Greff's elaborate structure caused Oskar to look upon suicide as a noble form of death. During the time after Greff's death, Oskar was given a geography lesson by the advancing armies over the radio. But Oskar grew tired of home. He chanced upon Master Bebra and Roswitha Raguna on the way back from Gretchen Scheffler's, where he had read up on the ancient general Narses, a midget like Oskar who had conquered countries. Bebra and Roswitha convinced Oskar to go abroad with them to Paris and the west. Bebra had become an officer in the Propaganda Company of the Army; his job consisted of entertaining the troops. Driving in the car, Roswitha caressed Oskar; she told him that she had never forgotten him and still had the glass he had sung an inscription in for her. In the park, Oskar thought over the offer for the sake of form, then accepted.
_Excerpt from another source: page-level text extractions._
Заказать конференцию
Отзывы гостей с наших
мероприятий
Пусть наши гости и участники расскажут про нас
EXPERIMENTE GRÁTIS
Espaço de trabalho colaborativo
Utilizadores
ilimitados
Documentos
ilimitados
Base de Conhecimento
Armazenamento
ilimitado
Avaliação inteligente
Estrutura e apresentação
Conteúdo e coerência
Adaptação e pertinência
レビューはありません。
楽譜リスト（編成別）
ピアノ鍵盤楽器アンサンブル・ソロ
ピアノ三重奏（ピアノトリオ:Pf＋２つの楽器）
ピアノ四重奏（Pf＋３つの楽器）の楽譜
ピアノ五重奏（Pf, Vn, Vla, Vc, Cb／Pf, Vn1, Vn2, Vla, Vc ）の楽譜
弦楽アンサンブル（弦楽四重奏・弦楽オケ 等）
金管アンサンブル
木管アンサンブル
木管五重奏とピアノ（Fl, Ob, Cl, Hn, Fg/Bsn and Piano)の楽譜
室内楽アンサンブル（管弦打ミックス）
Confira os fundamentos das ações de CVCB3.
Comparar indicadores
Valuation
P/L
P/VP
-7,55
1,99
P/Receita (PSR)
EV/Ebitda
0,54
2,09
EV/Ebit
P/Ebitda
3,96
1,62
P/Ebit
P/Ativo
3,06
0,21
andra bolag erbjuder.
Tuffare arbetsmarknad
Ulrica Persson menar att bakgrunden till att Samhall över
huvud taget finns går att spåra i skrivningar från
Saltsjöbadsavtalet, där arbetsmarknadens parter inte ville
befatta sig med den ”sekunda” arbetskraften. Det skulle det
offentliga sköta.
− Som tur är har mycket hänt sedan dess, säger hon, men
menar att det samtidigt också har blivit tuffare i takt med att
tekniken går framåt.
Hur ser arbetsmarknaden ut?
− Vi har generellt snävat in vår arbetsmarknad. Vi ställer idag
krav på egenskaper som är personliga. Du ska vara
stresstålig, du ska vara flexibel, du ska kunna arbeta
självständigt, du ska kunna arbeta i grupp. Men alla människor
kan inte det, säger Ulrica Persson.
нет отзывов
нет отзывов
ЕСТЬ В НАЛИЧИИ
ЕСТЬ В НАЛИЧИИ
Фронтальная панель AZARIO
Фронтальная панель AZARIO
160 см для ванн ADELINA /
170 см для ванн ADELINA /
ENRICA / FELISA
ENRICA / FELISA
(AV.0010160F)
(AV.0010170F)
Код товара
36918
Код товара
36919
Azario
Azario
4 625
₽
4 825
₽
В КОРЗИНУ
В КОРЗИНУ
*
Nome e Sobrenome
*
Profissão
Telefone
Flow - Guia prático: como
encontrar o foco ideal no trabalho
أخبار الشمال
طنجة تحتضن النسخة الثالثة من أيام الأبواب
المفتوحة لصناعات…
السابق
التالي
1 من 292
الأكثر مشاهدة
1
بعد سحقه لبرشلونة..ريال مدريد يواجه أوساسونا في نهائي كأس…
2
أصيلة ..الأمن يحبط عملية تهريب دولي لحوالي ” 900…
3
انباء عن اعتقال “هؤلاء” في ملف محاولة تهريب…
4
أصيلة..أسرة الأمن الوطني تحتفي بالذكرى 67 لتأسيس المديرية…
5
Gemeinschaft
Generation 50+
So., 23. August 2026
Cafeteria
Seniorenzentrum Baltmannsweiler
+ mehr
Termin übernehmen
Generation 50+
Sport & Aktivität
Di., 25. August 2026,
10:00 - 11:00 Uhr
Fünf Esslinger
He took leave of Maria, Alfred, and Kurt; Maria was responsive to his caresses for the first time in years, and Alfred stood dumbfounded in the kitchen as Oskar handed him something for the first time ever. He ate with Mother Truczinski, then slipped out that night and to the attic. He took out a new drum he had hidden, and debated whether or not to bring his Rasputin-Goethe medley. He ended up taking both the authors with him. He says:

"Oskar carried on negotiations with his two gods Dionysus and Apollo. ...If Apollo strove for harmony and Dionysus for drunkenness and chaos, Oskar was a little demigod whose business it was to harmonize chaos and intoxicate reason. In addition to his mortality, he had one advantage over all the full divinities whose characters and careers had been established in the remote past: Oskar could read what he pleased, whereas the gods censored themselves." Chapter 26, pg. 323

Oskar left his apartment building grudgingly, and was almost made late at the train station when he paused too long at the church of the Sacred Heart. At the station, Oskar was introduced to Bebra's other troupe members, Felix & Kitty. Roswitha and Kitty sewed a field-gray uniform for Oskar, cutting it to his size. Felix had forged papers for Oskar; he became Roswitha's brother to the authorities. During an air raid in Berlin, the commanding officer had Bebra put on a show. Felix and Kitty tied themselves in knots, Bebra performed songs on beer bottles, Roswitha played the fortune teller, and Oskar played his drum, then shattered a beer bottle over a soldier with his voice. After the show, Oskar and Roswitha lay together. Roswitha was scared, but Oskar infused her with his courage. He was eighteen, but could not tell Roswitha's age - her face showed no trace of time. She could have been nineteen or ninety-nine - there was no way to tell.